Pelindungan Data Pribadi.
Tren Global

White House: Indonesia Berikan Akses Data Pribadi ke Amerika

  • White House merilis laporan resmi, salah satu yang menarik adalah pernyataan bahwa Indonesia akan memberikan transfer data pribadi ke Amerika Serikat.

Tren Global

Muhammad Imam Hatami

JAKARTA - Kesepakatan terbaru antara Amerika Serikat dan Indonesia dalam kerangka Agreement on Reciprocal Trade memuat komitmen Indonesia untuk menghapus sejumlah hambatan perdagangan, jasa, dan investasi digital. Salah satu poin paling kontroversial adalah pemberian kepastian hukum untuk transfer data pribadi warga Indonesia ke Amerika Serikat.

“Indonesia telah berkomitmen untuk mengatasi hambatan yang berdampak pada perdagangan, jasa, dan investasi digital. Indonesia akan memberikan kepastian terkait kemampuan untuk mentransfer data pribadi keluar dari wilayahnya ke Amerika Serikat,” tulis laman resmi pemerintah Amerika Serikat, whitehouse.gov, dikutip Rabu, 23 Juli 2025.

Langkah ini dianggap sebagai tonggak baru dalam tata kelola data lintas batas. Di satu sisi, kebijakan tersebut dapat memperlancar arus ekonomi digital dan investasi teknologi.
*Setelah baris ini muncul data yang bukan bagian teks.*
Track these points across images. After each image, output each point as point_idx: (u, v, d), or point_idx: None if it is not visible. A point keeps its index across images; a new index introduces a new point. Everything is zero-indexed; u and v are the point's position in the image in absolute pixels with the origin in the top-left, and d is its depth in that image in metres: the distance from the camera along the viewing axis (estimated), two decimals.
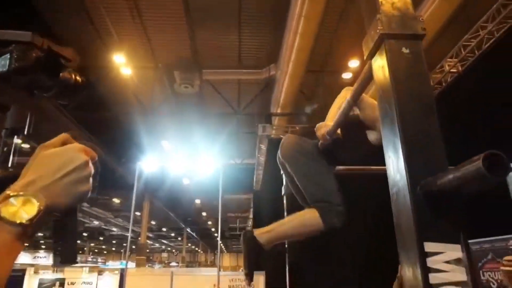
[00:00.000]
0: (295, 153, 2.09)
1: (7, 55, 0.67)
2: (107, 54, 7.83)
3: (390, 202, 0.93)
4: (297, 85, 7.85)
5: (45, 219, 0.52)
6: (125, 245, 26.49)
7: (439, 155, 0.85)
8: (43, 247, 26.09)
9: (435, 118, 0.90)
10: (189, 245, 36.00)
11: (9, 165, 0.68)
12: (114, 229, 26.12)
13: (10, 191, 0.52)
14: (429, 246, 0.77)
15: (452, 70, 6.82)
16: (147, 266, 20.48)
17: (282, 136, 3.33)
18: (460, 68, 6.68)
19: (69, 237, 0.62)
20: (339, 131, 1.91)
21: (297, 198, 2.23)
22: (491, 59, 5.96)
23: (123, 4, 6.80)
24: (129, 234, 9.31)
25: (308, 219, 1.88)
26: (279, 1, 6.44)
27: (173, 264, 32.85)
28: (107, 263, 32.80)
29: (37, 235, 0.63)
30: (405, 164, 0.85)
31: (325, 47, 7.67)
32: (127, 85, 8.82)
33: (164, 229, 28.18)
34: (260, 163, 10.32)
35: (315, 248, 6.08)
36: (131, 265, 12.53)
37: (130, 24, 7.27)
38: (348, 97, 1.61)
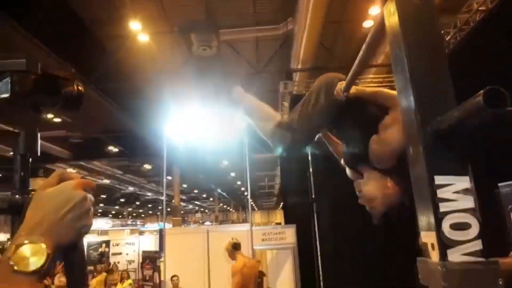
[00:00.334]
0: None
1: (7, 79, 0.69)
2: (122, 22, 7.84)
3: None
4: (316, 38, 7.62)
5: (54, 258, 0.57)
6: (160, 208, 27.86)
7: (447, 95, 0.90)
8: None
9: (444, 61, 0.93)
10: (221, 204, 37.32)
11: (30, 188, 0.69)
12: (149, 193, 27.37)
13: (19, 239, 0.56)
14: (439, 179, 0.85)
15: (480, 8, 6.41)
16: (183, 226, 21.59)
17: (305, 92, 3.25)
18: (490, 6, 6.27)
19: (77, 270, 0.67)
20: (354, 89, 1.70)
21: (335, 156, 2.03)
22: None
23: None
24: (163, 198, 9.80)
25: (267, 119, 1.92)
26: None
27: (207, 223, 34.17)
28: (145, 225, 34.76)
29: None
30: (415, 105, 0.91)
31: None
32: (145, 52, 8.88)
33: (196, 191, 29.26)
34: None
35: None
36: (168, 226, 13.26)
37: None
38: (364, 46, 1.60)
Namun di sisi lain, kebijakan ini memunculkan kekhawatiran serius mengenai kedaulatan data dan keamanan informasi sensitif milik warga negara.

Data pribadi adalah komoditas strategis dengan nilai ekonomi dan geopolitik tinggi. Jika transfer data tidak diawasi ketat, ancaman penyalahgunaan, pelacakan, hingga manipulasi perilaku digital masyarakat akan semakin nyata. Apalagi Indonesia masih bergulat dengan berbagai insiden kebocoran data, baik di sektor publik maupun swasta.

“Dampak kebocoran data bagi pemerintah tidak kalah serius. Insiden ini dapat menimbulkan krisis kepercayaan publik terhadap lembaga negara, terutama jika kebocoran melibatkan data sensitif seperti KTP elektronik atau data pajak. Ketidakpercayaan masyarakat dapat mempengaruhi legitimasi dan efektivitas pemerintah dalam menjalankan tugasnya,” tulis laman platform SaaS Human Risk Management (HRM), sibermate.com.

Ancaman Kedaulatan dan Keamanan Nasional

Peretasan Pusat Data Nasional (PDN) Surabaya oleh kelompok Brain Cipher pada 2024 yang melumpuhkan layanan bandara dan pemerintahan dengan tebusan US$8 juta menjadi alarm keras. Kasus kebocoran data pejabat tinggi, termasuk Presiden Jokowi, melalui Direktorat Pajak pada 2024 semakin memperlihatkan kerentanan infrastruktur digital nasional.

Ketergantungan Indonesia pada infrastruktur cloud asing juga membuka celah backdoor yang memungkinkan akses ilegal ke data strategis. Risiko ini berpotensi menimbulkan eksfiltrasi data vital, pemerasan politik, hingga serangan siber terhadap sektor krusial negara.

Kebocoran 156,8 juta data penduduk pada 2024 (data Surfshark) memungkinkan pihak asing memetakan profil politik masyarakat, bahkan memengaruhi jalannya pemilu dengan kampanye manipulatif berbasis microtargeting. Praktik mass surveillance dengan teknologi data scraping dapat memantau aktivitas warga Indonesia tanpa izin, melanggar Undang-Undang Perlindungan Data Pribadi (UU PDP).

Kebocoran data seperti KTP elektronik atau NPWP dapat dimanfaatkan untuk kejahatan finansial lintas negara, seperti penipuan atau predatory lending. Sementara itu, data medis atau keyakinan agama yang terekspos berpotensi memicu diskriminasi internasional, misalnya pembatasan visa atau perlakuan tidak adil di luar negeri.

Meski UU PDP sudah berlaku, implementasinya masih lemah karena belum ada lembaga pengawas independen. Pembahasan RUU Keamanan Siber pun mandek sejak 2019. Menurut data 2023, ada 103 kasus kebocoran data di sektor pemerintah yang tidak ditangani secara tegas.

Para pengamat mendesak pembentukan Lembaga Perlindungan Data Pribadi independen, pembangunan pusat data nasional berstandar tier IV, dan larangan penyimpanan data strategis di cloud asing. Pelatihan ethical hacker untuk BSSN serta penguatan kerja sama internasional seperti ASEAN Cyber Shield juga dinilai mendesak.